Questions -
**1)** In the Almost Famous review, switch "rose-colored" to "warm" and write out the passage that opens with "When John Cusack's" and ends after "affectionate touch throughout.".
**2)** Continue the Almost Famous review from where it stops.

Given text below:

Almost Famous an engaging rock critic fable

Opens Sept. 15

When John Cusack's character in High Fidelity identified his ideal possible job as a rock journalist circa 1975-79, Cameron Crowe's ears must have been burning. Crowe, who directed Cusack in Say Anything, started out as a reporter for Rolling Stone magazine in the early 1970s, and in his new film Almost Famous he offers a rose-colored reminiscence of his coming of age. Suffused with period nostalgia and unabashed adoration of rock 'n' roll, Almost Famous thoroughly romanticizes music journalism and the vibe of the early 1970s, and why not? If Woody Allen can mythologize 1930s broadcast culture in Radio Days, there's no reason why Crowe shouldn't craft an equally loving look at the more recent past. You don't have to share the characters' ideals about the transcendent power of music to believe their sincerity, especially given Crowe's appealingly affectionate touch throughout.

Crowe's surrogate here is Billy Miller (Patrick Fugit), a high school senior and aspiring writer who's only 15 years old. The ticket stubs and rock keepsakes overflowing from his desk drawer speak volumes about his obsessions, but his smothering mother (Frances McDormand) opposes pop music as "the poetry of drugs and promiscuous sex."

End of Given text.
Source data below:

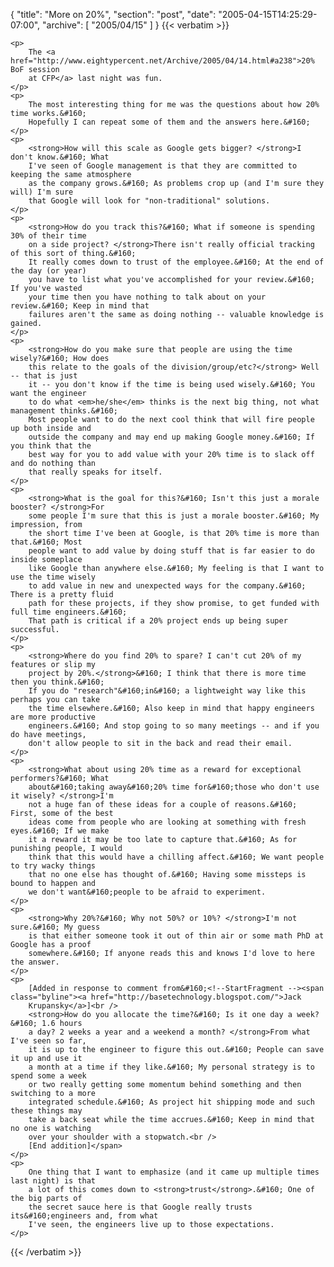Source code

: {
  "title": "More on 20%",
  "section": "post",
  "date": "2005-04-15T14:25:29-07:00",
  "archive": [
    "2005/04/15"
  ]
}
{{< verbatim >}}

    <p>
        The <a href="http://www.eightypercent.net/Archive/2005/04/14.html#a238">20% BoF session
        at CFP</a> last night was fun.
    </p>
    <p>
        The most interesting thing for me was the questions about how 20% time works.&#160;
        Hopefully I can repeat some of them and the answers here.&#160; 
    </p>
    <p>
        <strong>How will this scale as Google gets bigger? </strong>I don't know.&#160; What
        I've seen of Google management is that they are committed to keeping the same atmosphere
        as the company grows.&#160; As problems crop up (and I'm sure they will) I'm sure
        that Google will look for "non-traditional" solutions.
    </p>
    <p>
        <strong>How do you track this?&#160; What if someone is spending 30% of their time
        on a side project? </strong>There isn't really official tracking of this sort of thing.&#160;
        It really comes down to trust of the employee.&#160; At the end of the day (or year)
        you have to list what you've accomplished for your review.&#160; If you've wasted
        your time then you have nothing to talk about on your review.&#160; Keep in mind that
        failures aren't the same as doing nothing -- valuable knowledge is gained.
    </p>
    <p>
        <strong>How do you make sure that people are using the time wisely?&#160; How does
        this relate to the goals of the division/group/etc?</strong> Well -- that is just
        it -- you don't know if the time is being used wisely.&#160; You want the engineer
        to do what <em>he/she</em> thinks is the next big thing, not what management thinks.&#160;
        Most people want to do the next cool think that will fire people up both inside and
        outside the company and may end up making Google money.&#160; If you think that the
        best way for you to add value with your 20% time is to slack off and do nothing than
        that really speaks for itself.
    </p>
    <p>
        <strong>What is the goal for this?&#160; Isn't this just a morale booster? </strong>For
        some people I'm sure that this is just a morale booster.&#160; My impression, from
        the short time I've been at Google, is that 20% time is more than that.&#160; Most
        people want to add value by doing stuff that is far easier to do inside someplace
        like Google than anywhere else.&#160; My feeling is that I want to use the time wisely
        to add value in new and unexpected ways for the company.&#160; There is a pretty fluid
        path for these projects, if they show promise, to get funded with full time engineers.&#160;
        That path is critical if a 20% project ends up being super successful.
    </p>
    <p>
        <strong>Where do you find 20% to spare? I can't cut 20% of my features or slip my
        project by 20%.</strong>&#160; I think that there is more time then you think.&#160;
        If you do "research"&#160;in&#160; a lightweight way like this perhaps you can take
        the time elsewhere.&#160; Also keep in mind that happy engineers are more productive
        engineers.&#160; And stop going to so many meetings -- and if you do have meetings,
        don't allow people to sit in the back and read their email.
    </p>
    <p>
        <strong>What about using 20% time as a reward for exceptional performers?&#160; What
        about&#160;taking away&#160;20% time for&#160;those who don't use it wisely? </strong>I'm
        not a huge fan of these ideas for a couple of reasons.&#160; First, some of the best
        ideas come from people who are looking at something with fresh eyes.&#160; If we make
        it a reward it may be too late to capture that.&#160; As for punishing people, I would
        think that this would have a chilling affect.&#160; We want people to try wacky things
        that no one else has thought of.&#160; Having some missteps is bound to happen and
        we don't want&#160;people to be afraid to experiment.
    </p>
    <p>
        <strong>Why 20%?&#160; Why not 50%? or 10%? </strong>I'm not sure.&#160; My guess
        is that either someone took it out of thin air or some math PhD at Google has a proof
        somewhere.&#160; If anyone reads this and knows I'd love to here the answer.
    </p>
    <p>
        [Added in response to comment from&#160;<!--StartFragment --><span class="byline"><a href="http://basetechnology.blogspot.com/">Jack
        Krupansky</a>]<br />
        <strong>How do you allocate the time?&#160; Is it one day a week?&#160; 1.6 hours
        a day? 2 weeks a year and a weekend a month? </strong>From what I've seen so far,
        it is up to the engineer to figure this out.&#160; People can save it up and use it
        a month at a time if they like.&#160; My personal strategy is to spend some a week
        or two really getting some momentum behind something and then switching to a more
        integrated schedule.&#160; As project hit shipping mode and such these things may
        take a back seat while the time accrues.&#160; Keep in mind that no one is watching
        over your shoulder with a stopwatch.<br />
        [End addition]</span>
    </p>
    <p>
        One thing that I want to emphasize (and it came up multiple times last night) is that
        a lot of this comes down to <strong>trust</strong>.&#160; One of the big parts of
        the secret sauce here is that Google really trusts its&#160;engineers and, from what
        I've seen, the engineers live up to those expectations.
    </p>

{{< /verbatim >}}
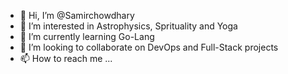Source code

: - 👋 Hi, I’m @Samirchowdhary
- 👀 I’m interested in Astrophysics, Sprituality and Yoga
- 🌱 I’m currently learning Go-Lang
- 💞️ I’m looking to collaborate on DevOps and Full-Stack projects
- 📫 How to reach me ...

<!---
Samirchowdhary/Samirchowdhary is a ✨ special ✨ repository because its `README.md` (this file) appears on your GitHub profile.
You can click the Preview link to take a look at your changes.
--->
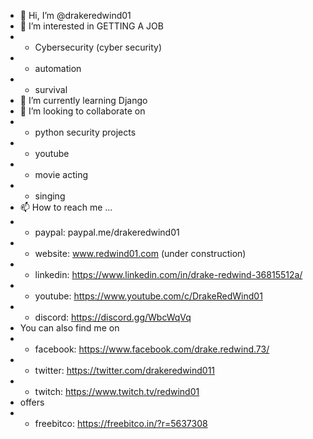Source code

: - 👋 Hi, I’m @drakeredwind01
- 👀 I’m interested in GETTING A JOB
- - Cybersecurity (cyber security)
- - automation
- - survival
- 🌱 I’m currently learning Django
- 💞️ I’m looking to collaborate on 
- - python security projects
- - youtube
- - movie acting
- - singing
- 📫 How to reach me ...
- - paypal:      paypal.me/drakeredwind01
- - website:     www.redwind01.com (under construction)
- - linkedin:    https://www.linkedin.com/in/drake-redwind-36815512a/
- - youtube:     https://www.youtube.com/c/DrakeRedWind01
- - discord:     https://discord.gg/WbcWqVq
- You can also find me on
- - facebook:    https://www.facebook.com/drake.redwind.73/
- - twitter:     https://twitter.com/drakeredwind011
- - twitch:      https://www.twitch.tv/redwind01
- offers
- - freebitco:   https://freebitco.in/?r=5637308



<!---
drakeredwind01/drakeredwind01 is a ✨ special ✨ repository because its `README.md` (this file) appears on your GitHub profile.
You can click the Preview link to take a look at your changes.
--->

End of Source data.

Results -
**1)**
When John Cusack's character in High Fidelity identified his ideal possible job as a rock journalist circa 1975-79, Cameron Crowe's ears must have been burning. Crowe, who directed Cusack in Say Anything, started out as a reporter for Rolling Stone magazine in the early 1970s, and in his new film Almost Famous he offers a warm reminiscence of his coming of age. Suffused with period nostalgia and unabashed adoration of rock 'n' roll, Almost Famous thoroughly romanticizes music journalism and the vibe of the early 1970s, and why not? If Woody Allen can mythologize 1930s broadcast culture in Radio Days, there's no reason why Crowe shouldn't craft an equally loving look at the more recent past. You don't have to share the characters' ideals about the transcendent power of music to believe their sincerity, especially given Crowe's appealingly affectionate touch throughout.

**2)**
Billy gets taken under the wing of the late, legendary rock critic Lester Bangs (Philip Seymour Hoffman), who rumbles that rock is dying and gives sage advice like, "Be honest and unmerciful. Do not make friends with the rock stars." Billy lucks into an assignment from Rolling Stone's editors (who have no idea of his real age) to cover the tour of the hardworking, midlevel band Stillwater, inspired by Crowe's youthful experiences with Led Zeppelin and the Eagles.

For Billy, the story provides an all-access backstage pass to the grubby, glitzy world of musicians, a place of strange and exotic rules. Stillwater singer Jeff (Jason Lee) and restless guitarist Russell (Billy Crudup) are at turns hostile, oblivious and chummy. The female hangers-on have their own pecking order described by Penny Lane (Goldie Hawn's daughter Kate Hudson), a nymphet from Billy's hometown. She and her pals (including Anna Paquin and Fairuza Balk) are not groupies but "Band-Aids," young ladies who support the musicians but won't have sex with them. "Only blowjobs," Penny says, disingenuously.

The cub reporter's wide-eyed earnestness helps make him the mascot for the tour, and Crowe inflates the importance of the article to nearly the stuff of fable, a one-time shot for both Billy and the band. Billy is welcomed into Stillwater's pre-show huddles, privy to unguarded meetings and even deflowered by a gaggle of groupies. (A friend of mine who actually writes for Rolling Stone says that on tour in real life, you're lucky if a musician remembers your name after being reminded by the publicist to say good-bye.)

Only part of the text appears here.